Thursday, January 24, 2008

To focus on a frustrating common denominator in the business of search, let’s use the job description as the item of discussion.  We could ask a simple question such as: “What role should a job description play in perfecting a search?”  but that would not help anyone really understand the confusion that is involved in this one simple collection of information.  So it would be better for us to ask, “What are the challenges in conceptualizing a job description that includes the function objectives, as well as subjective and subtle attributes necessary that can be difficult to define, and lead us to the best talent?”  Adding the frustration factor to the equation, we then also need to focus on the hiring manager’s contribution, and the internal recruiting staffing professional’s input.  These individuals are responsible for generating this information, and many times are restricted by internal protocols, and/or time restraints that can cause the project to become a stressful situation.  Here is where the triad of power comes into play to help remove the baseline thinking process and can enable the project to complete itself with a better success rate by having an external recruiting/search professional have input into the job description by being an external review of an internal process. 
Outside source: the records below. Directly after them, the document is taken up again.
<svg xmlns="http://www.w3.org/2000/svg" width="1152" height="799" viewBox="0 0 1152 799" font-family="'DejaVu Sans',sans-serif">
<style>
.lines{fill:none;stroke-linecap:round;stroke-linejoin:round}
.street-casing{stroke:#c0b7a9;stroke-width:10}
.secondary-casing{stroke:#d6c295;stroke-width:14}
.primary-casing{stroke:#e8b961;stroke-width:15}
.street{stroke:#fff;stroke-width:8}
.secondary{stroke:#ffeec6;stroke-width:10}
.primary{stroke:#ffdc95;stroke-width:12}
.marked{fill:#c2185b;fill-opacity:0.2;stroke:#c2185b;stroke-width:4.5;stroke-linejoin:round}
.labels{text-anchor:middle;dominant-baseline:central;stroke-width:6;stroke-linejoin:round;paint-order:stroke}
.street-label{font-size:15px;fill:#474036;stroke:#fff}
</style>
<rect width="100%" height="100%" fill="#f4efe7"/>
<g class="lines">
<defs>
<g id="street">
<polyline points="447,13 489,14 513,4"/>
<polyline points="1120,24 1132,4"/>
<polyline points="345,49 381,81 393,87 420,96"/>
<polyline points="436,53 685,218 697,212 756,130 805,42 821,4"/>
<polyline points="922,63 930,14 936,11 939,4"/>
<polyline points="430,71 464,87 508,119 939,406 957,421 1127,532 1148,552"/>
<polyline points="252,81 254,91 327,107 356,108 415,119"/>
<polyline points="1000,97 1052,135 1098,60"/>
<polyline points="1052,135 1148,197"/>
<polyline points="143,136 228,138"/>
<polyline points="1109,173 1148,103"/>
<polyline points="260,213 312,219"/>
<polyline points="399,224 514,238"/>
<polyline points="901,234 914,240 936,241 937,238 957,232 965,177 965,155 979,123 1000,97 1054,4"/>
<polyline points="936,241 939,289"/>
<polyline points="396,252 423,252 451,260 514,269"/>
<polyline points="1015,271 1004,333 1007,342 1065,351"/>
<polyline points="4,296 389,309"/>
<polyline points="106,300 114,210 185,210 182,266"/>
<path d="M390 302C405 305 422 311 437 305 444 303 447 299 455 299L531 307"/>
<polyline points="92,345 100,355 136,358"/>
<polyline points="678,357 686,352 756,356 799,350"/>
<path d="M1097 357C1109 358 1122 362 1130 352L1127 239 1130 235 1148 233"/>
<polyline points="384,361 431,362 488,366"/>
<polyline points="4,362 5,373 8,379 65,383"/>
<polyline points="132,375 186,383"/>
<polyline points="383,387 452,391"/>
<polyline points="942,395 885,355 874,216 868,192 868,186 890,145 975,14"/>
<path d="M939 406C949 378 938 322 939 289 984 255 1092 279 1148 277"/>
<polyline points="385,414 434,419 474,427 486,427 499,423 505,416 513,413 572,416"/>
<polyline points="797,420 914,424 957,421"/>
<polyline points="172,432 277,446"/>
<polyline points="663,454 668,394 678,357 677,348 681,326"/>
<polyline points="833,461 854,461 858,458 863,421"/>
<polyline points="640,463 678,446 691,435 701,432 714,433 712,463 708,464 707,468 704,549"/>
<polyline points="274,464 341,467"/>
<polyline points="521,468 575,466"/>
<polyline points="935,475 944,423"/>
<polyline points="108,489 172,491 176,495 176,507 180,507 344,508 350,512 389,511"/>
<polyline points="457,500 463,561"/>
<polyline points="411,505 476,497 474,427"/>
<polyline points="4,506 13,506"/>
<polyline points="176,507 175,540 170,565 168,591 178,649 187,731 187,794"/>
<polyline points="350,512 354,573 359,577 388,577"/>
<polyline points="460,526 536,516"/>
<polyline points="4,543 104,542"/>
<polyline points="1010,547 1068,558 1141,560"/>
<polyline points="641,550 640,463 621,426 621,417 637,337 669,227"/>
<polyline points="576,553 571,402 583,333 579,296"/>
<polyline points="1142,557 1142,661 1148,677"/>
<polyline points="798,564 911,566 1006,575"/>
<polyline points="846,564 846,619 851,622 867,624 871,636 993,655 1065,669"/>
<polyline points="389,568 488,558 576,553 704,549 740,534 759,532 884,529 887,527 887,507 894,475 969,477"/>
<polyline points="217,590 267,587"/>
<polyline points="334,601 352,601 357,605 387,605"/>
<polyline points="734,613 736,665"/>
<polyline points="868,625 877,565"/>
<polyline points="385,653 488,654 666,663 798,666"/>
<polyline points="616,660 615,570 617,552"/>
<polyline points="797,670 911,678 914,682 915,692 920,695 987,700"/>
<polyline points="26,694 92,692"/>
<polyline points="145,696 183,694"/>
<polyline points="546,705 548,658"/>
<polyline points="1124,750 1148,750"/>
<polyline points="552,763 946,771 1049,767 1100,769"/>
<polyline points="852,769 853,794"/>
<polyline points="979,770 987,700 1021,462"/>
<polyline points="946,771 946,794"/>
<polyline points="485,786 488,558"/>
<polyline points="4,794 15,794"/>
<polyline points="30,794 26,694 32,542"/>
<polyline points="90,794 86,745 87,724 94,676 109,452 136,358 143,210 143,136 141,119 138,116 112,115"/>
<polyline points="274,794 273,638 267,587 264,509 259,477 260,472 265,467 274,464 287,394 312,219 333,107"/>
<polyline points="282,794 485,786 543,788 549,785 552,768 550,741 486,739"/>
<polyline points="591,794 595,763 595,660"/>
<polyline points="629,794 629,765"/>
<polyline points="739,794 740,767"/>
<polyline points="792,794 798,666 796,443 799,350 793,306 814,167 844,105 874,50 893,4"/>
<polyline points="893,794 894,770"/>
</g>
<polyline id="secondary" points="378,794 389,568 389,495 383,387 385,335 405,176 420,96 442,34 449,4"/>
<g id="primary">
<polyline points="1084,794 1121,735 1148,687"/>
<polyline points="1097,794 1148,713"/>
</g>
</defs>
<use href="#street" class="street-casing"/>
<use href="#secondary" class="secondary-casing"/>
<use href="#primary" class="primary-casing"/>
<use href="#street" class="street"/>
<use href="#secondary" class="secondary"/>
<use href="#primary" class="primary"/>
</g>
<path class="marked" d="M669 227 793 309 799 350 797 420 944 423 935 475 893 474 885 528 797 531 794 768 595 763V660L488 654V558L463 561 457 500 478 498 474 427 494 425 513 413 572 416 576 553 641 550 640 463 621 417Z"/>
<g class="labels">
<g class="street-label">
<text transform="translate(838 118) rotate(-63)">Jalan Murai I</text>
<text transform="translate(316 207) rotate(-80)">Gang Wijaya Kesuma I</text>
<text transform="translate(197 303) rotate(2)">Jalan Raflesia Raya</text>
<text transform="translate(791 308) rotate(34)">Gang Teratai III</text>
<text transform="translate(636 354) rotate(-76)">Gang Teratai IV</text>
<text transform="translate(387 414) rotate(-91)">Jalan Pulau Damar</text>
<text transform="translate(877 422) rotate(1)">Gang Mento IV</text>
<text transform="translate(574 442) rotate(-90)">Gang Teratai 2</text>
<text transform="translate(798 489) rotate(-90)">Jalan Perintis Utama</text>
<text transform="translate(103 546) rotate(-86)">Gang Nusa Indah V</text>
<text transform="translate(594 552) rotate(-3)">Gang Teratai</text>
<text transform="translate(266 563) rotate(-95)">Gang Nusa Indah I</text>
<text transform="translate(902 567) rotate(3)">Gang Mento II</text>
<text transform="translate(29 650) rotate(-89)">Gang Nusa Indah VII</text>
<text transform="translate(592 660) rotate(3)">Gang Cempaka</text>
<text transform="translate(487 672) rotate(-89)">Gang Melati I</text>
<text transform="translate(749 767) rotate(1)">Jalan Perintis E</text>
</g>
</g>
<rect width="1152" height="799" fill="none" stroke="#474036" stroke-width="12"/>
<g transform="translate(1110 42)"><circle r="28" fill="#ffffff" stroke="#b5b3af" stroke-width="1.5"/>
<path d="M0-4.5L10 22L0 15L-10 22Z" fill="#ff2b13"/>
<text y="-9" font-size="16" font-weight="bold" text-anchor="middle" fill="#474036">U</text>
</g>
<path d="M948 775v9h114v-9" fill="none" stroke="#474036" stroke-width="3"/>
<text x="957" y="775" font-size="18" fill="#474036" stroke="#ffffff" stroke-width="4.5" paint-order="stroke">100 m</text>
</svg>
The external search professional can, and should have, as part of their expertise, a view of the marketplace that is not only objective in nature, but also subjective because they are not bound by a corporate internal protocol, nor are they loaded with other non-related job responsibilities that can hinder timeframes and turnaround of the very documentation that is necessary to launch a hiring project in the first place.

 

So, how can I be of assistance to the hiring managers and the internal staffing professionals to help bring a new perspective to this continuous challenge?  From the perspective of the true search professional, the question is, “Does the job description data drive the recruitment process, or does the market data reconceptualize the job description that then drives the recruitment process?  This reconceptualization of the job description in relation to the market data brings in a shift into what I have identified as the integrative search.  Here lies the exponential power of the ultimate search—search taken to the next level of understanding.   Ultimately, it’s the market place that defines the role as it should be, and the hiring manager and internal recruiting professional alike should find this to be the best way to achieve [their] ultimate aim—the best hire for the position.  Recruiting is by nature a constantly evolving process of reconceptualization through the large amount of data information and in-depth research that is applied to each project.  This newly developing information will shift and bring about new understanding that will help the hiring manager increase [their] success rate in finding a candidate that will bring added value to [their] corporate division.   

I have found in my years in this business that search provides one of the greatest outlets for creative expression. In many ways search is a true art form, much like the artist who begins with a blank canvas and evolves their original ideas to their highest form of expression. Often through the elimination of those ideas and first impressions that do not best align with their idealized goal, they create a fabulous piece of art. Like the blank canvas, our initial job description may look totally different because of the process it takes to create a dynamic piece of work that sells. When that “click” happens, like the artists click, when we get that click the information just seems to stream in, connecting all of the unknown dots that formulate the information in it’s most complete form for the job description.  It’s our job to be open to what that information is telling us.   Ultimately, the “formulating” of this new data becomes an almost adventurous undertaking, thereby injecting a new heightened interest into what is usually seen as the dreaded task of a job description.  We learn to enjoy this because we accomplish the challenge. It’s within this challenge that people stay interested in their work, and apply themselves to something that becomes more and more effortless. Even though it is frustrating and confusing and always a time consuming challenge – we like it!